We continue to believe that the Fed is fundamentally flawed as it myopically focuses on the unadjusted PCE core measure and rigidly sticks to its 2% target despite overwhelming evidence that the target significantly worsened the Great Recession and has stifled middle-class wages. For this reason, we expect that the Fed will only cut rates twice in 2024 compared to market expectations of four cuts.  


However, we continue to be bullish on global interest rates, as all but one of the OECD countries are projected to cut rates by over 1% this year. We are projecting 10-year interest rates will fall into the 3-3.5% range and that global rate cuts will result in higher stock and bond prices.

How Our Adjusted CPI-R analysis can help the Investing Community

We believe financial firms / advisors and individual investors can use our adjusted CPI-R to better recognize real-time changes in the economy and use that for better investing strategies. It also helps investors recognize the impact of housing and rental costs on CPI and the economy in general and use that to more closely scrutinize Federal Reserve views on the economy and understand the Housing Market better and how it could impact their portfolio.

 

 

The Adjusted CPI (CPI-R) Index:

The index uses seasonally adjusted Core-CPI (excluding Food and Energy) while adjusting the methodology for Shelter. Rather than using the highly lagged and subjective owner’s equivalent rent, CPI-R uses the “Case-Shiller 20-City Composite Seasonally Adjusted Index”, a more current indicator of shelter prices.

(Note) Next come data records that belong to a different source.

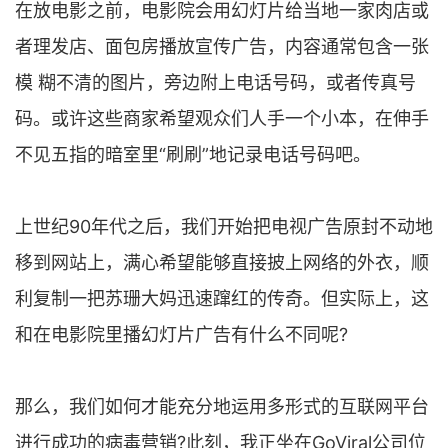
在放电影之前，电影院会用幻灯片给当地一家肉店或
者理发店、面包房播放宣传广告，内容通常包含一张
模 糊不清的图片，旁边附上电话号码，或者传真号
码。或许这些商家希望观众们人手一个小本，在伸手
不见五指的暗室里“刷刷”地记录电话号码吧。
上世纪90年代之后，我们开始把电视广告原封不动地
移到网站上，满心希望能够直接披上网络的外衣，顺
利复制一把苏珊大妈迅速蹿红的传奇。但实际上，这
和在电影院里播幻灯片广告有什么不同呢?
那么，我们如何才能充分地运用多形式的互联网平台
进行成功的病毒营销?此刻，我正坐在GoViral公司位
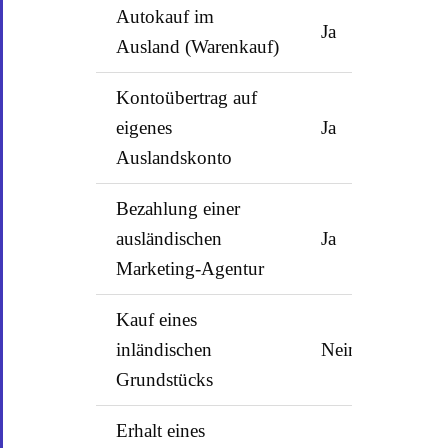
Autokauf im
Ja
Ausland (Warenkauf)
Kontoübertrag auf
eigenes
Ja
Auslandskonto
Bezahlung einer
ausländischen
Ja
Marketing-Agentur
Kauf eines
inländischen
Nein
Grundstücks
Erhalt eines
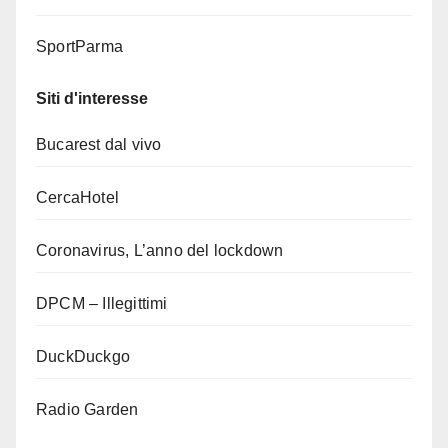
SportParma
Siti d'interesse
Bucarest dal vivo
CercaHotel
Coronavirus, L’anno del lockdown
DPCM – Illegittimi
DuckDuckgo
Radio Garden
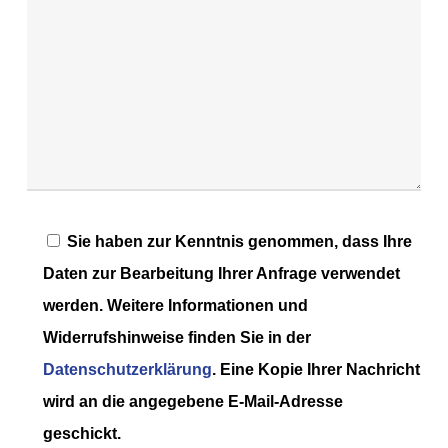
Sie haben zur Kenntnis genommen, dass Ihre
Daten zur Bearbeitung Ihrer Anfrage verwendet
werden. Weitere Informationen und
Widerrufshinweise finden Sie in der
Datenschutzerklärung
. Eine Kopie Ihrer Nachricht
wird an die angegebene E-Mail-Adresse
geschickt.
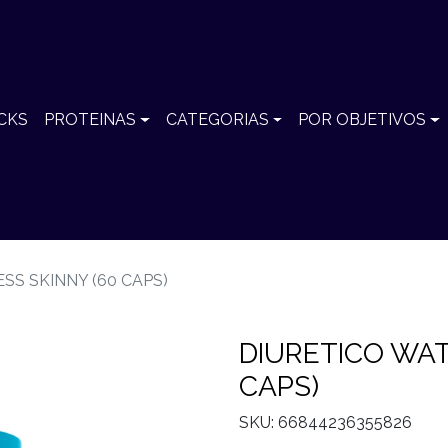
CKS
PROTEINAS
CATEGORIAS
POR OBJETIVOS
SS SKINNY (60 CAPS)
DIURETICO WAT
CAPS)
SKU: 66844236355826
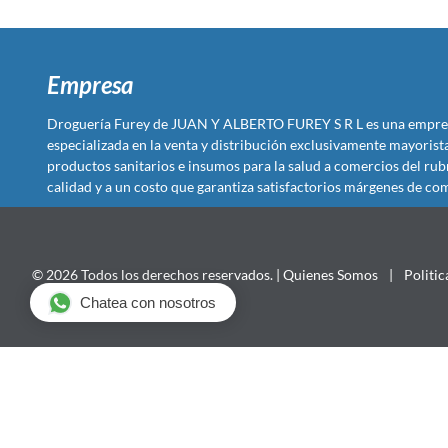
Empresa
Droguería Furey de JUAN Y ALBERTO FUREY S R L es una empre
especializada en la venta y distribución exclusivamente mayoris
productos sanitarios e insumos para la salud a comercios del rub
calidad y a un costo que garantiza satisfactorios márgenes de com
© 2026 Todos los derechos reservados. |
Quienes Somos
|
Politic
Chatea con nosotros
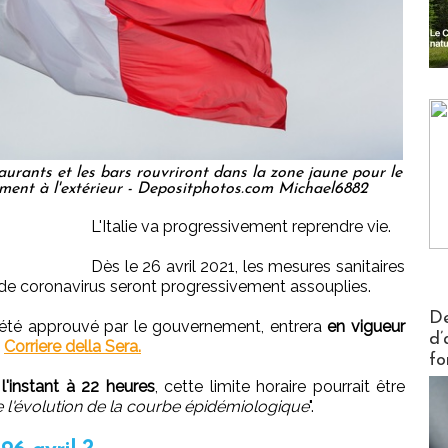
staurants et les bars rouvriront dans la zone jaune pour le
ement à l'extérieur - Depositphotos.com Michael6882
L'Italie va progressivement reprendre vie.
Dès le 26 avril 2021, les mesures sanitaires
 de coronavirus seront progressivement assouplies.
Actus V
De
 été approuvé par le gouvernement, entrera
en vigueur
d’
e
Corriere della Sera.
fo
l'instant à 22 heures
, cette limite horaire pourrait être
e l'évolution de la courbe épidémiologique
".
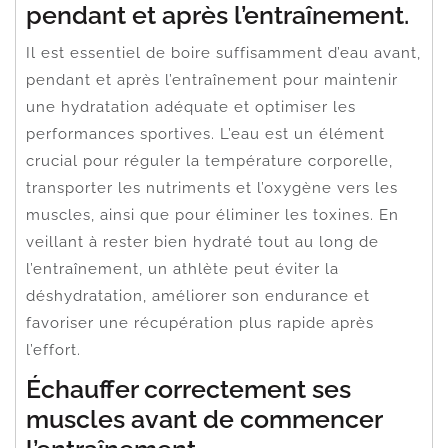
pendant et après l’entraînement.
Il est essentiel de boire suffisamment d’eau avant,
pendant et après l’entraînement pour maintenir
une hydratation adéquate et optimiser les
performances sportives. L’eau est un élément
crucial pour réguler la température corporelle,
transporter les nutriments et l’oxygène vers les
muscles, ainsi que pour éliminer les toxines. En
veillant à rester bien hydraté tout au long de
l’entraînement, un athlète peut éviter la
déshydratation, améliorer son endurance et
favoriser une récupération plus rapide après
l’effort.
Échauffer correctement ses
muscles avant de commencer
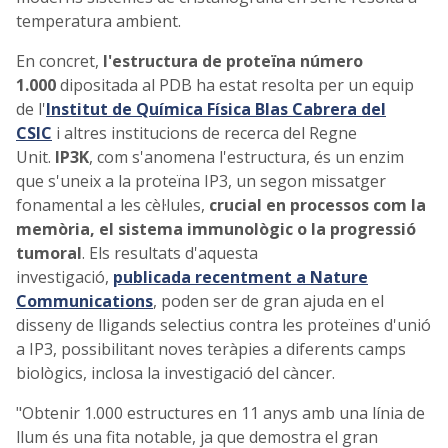
temperatura ambient.
En concret,
l'estructura de proteïna número
1.000
dipositada al PDB ha estat resolta per un equip
de l'
Institut de Química Física Blas Cabrera del
CSIC
i altres institucions de recerca del Regne
Unit.
IP3K
, com s'anomena l'estructura, és un enzim
que s'uneix a la proteïna IP3, un segon missatger
fonamental a les cèl·lules,
crucial en processos com la
memòria, el sistema immunològic o la progressió
tumoral
. Els resultats d'aquesta
investigació,
publicada recentment a Nature
Communications
, poden ser de gran ajuda en el
disseny de lligands selectius contra les proteïnes d'unió
a IP3, possibilitant noves teràpies a diferents camps
biològics, inclosa la investigació del càncer.
"Obtenir 1.000 estructures en 11 anys amb una línia de
llum és una fita notable, ja que demostra el gran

See below for the Core CPI vs ICA Adjusted CPI data with the monthly update. Click on the table image to enlarge it for better reading or click SEE FULL REPORT PDF to go to the PDF reader to read, save, or print this data file.

 

CORE CPI vs ICA ADJUSTED CPI DATA

Updated with December 2023 CPI Data - Reported in January 2024

Click HERE to open a PDF with data in easier-to-view and printable format.

InfraCap CPI Jan 2024 Table.jpg

Prelude to the creation of the real-time consumer price index:

The critical disadvantage of the CPI is that in the early 1980s, the methodology was changed for estimating the cost of shelter from using changes in housing prices to an arcane and highly lagged measure focused on rent and owner’s equivalent rent. The issue with this change is that it creates a huge lag between the onset of inflation in shelter costs and the ultimate reflection in the CPI.

 

Specifically, the BLS uses a survey of homeowners asking them what they think their house would rent for. This methodology has two significant issues: the survey creates a big lag and homeowners may or may not have any idea what their own homes would rent for, since they are unlikely to rent out their own homes. These flaws render the CPI useless as a useful real-time indicator of inflation. In fact, it is classified as a lagging indicator of economic activity by economists.

 

If the Fed had been analyzing real-time indicators of inflation, they would have started tightening policy in 2020 instead of starting at the beginning of 2022. In addition, the Fed should have paused rate increases in July of 2022 when the real-time core CPI turned negative with a -.2% reading. The table above summarizes the Infrastructure Capital Real-Time Consumer Price Index (CPI-R). The data makes it clear that the Fed perpetrated an obvious major policy error by keeping its excessive monetary stimulus in place through the end of 2021.